The Harvard University Archives has launched an online guide to the 17th- and 18th-century records of the oldest institution of higher learning in the United States. “Harvard in the 17th and 18th Centuries” provides an online key to locating thousands of items — diaries, commonplace books, correspondence, legal documents, University records, drawings, maps, student notebooks, scientific observations, and lecture notes—that form the early documentary history of Harvard. “Harvard in the 17th and 18th Centuries” is now online at http://hul.harvard.edu/huarc/h1718 thanks to generous support from the Arcadia Fund and from the Sidney Verba Fund.

In preparing the new, web-based guide, Harvard University Archivist Megan Sniffin-Marinoff comments that “These vital materials have long been available to researchers who could visit Harvard.

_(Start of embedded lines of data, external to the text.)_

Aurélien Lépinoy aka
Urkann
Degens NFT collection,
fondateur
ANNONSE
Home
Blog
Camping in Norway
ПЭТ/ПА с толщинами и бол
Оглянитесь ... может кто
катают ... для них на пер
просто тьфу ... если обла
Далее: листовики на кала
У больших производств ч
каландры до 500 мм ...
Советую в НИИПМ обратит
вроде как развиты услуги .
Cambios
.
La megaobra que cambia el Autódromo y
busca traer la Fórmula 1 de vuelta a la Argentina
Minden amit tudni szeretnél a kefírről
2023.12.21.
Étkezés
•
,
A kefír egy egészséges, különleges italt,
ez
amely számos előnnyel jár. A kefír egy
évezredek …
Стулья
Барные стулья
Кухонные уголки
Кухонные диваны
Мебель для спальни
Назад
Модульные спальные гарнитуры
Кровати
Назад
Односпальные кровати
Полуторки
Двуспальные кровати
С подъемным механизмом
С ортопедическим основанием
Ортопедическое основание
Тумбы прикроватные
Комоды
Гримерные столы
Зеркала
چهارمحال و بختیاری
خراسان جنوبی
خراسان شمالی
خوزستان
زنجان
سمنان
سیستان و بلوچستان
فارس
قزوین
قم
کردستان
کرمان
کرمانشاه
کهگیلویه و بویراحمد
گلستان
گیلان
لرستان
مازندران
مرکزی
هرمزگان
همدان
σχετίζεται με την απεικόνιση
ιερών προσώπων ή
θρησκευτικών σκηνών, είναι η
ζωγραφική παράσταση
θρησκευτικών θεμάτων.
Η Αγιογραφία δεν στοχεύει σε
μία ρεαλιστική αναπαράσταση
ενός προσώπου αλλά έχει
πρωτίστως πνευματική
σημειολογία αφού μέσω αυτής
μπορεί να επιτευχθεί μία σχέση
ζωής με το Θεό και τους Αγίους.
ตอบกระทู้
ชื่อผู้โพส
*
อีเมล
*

But early library catalogs—which historically enumerated published books—did not fully account for these unique manuscript materials. What we have launched today is a highly specialized guide to 17th- and 18th-century items. The guide is linked to descriptive documentation, including catalog records and finding aids, and, where possible, to digitized content. It is a huge step forward.”

“Harvard University was established under the auspices of the earliest class of emigrants to Massachusetts Bay,” noted Harvard President and one-time Boston Mayor Josiah Quincy in 1836. “It was, from the first, intimately connected with political and religious opinions and events. In every period, its destinies have been materially affected by the successive changes, which time and intellectual advancement have produced in political relations and religious influences.”

Quincy’s comments reflect the broad range of research possibilities available in Harvard in the 17th and 18th Centuries. By exploring the catalog records and finding aids, as well as the 13,000 digitized pages that the site delivers, users can gain insight into Harvard’s early history and development. At the same time, these unique and generally unpublished records cast important light on the material culture of colonial life, the legal and social concerns of citizens, the costs of goods and services, and the books that influenced thought, education, and other aspects of material and intellectual life in New England.

Harvard in the 17th and 18th Centuries features a series of 15 collection highlights that range from a deed belonging to the family of John Harvard—the oldest item in the Harvard University Archives — to records of 18th-century New England earthquakes to a guide to digitized papers of patriot and Harvard alumnus John Hancock.

According to Robert Darnton, Carl H. Pforzheimer University Professor and University Librarian, “Harvard in the 17th and 18th Centuries opens up one of Harvard Library’s richest veins of material and makes it available to anyone who is curious about the origins of education in America and the origins of America itself. It gives glimpses of an aspect of history that has increasingly intrigued historians and that should fascinate everyone—the daily life of ordinary people, the way they dressed, the food they ate, the books they read, their rhythms of work and play, and the objects that surrounded them in their everyday activities. With the support of the Arcadia Fund, we are proud to offer this online preview of crucial materials from Harvard’s 17th- and 18th-century collections.”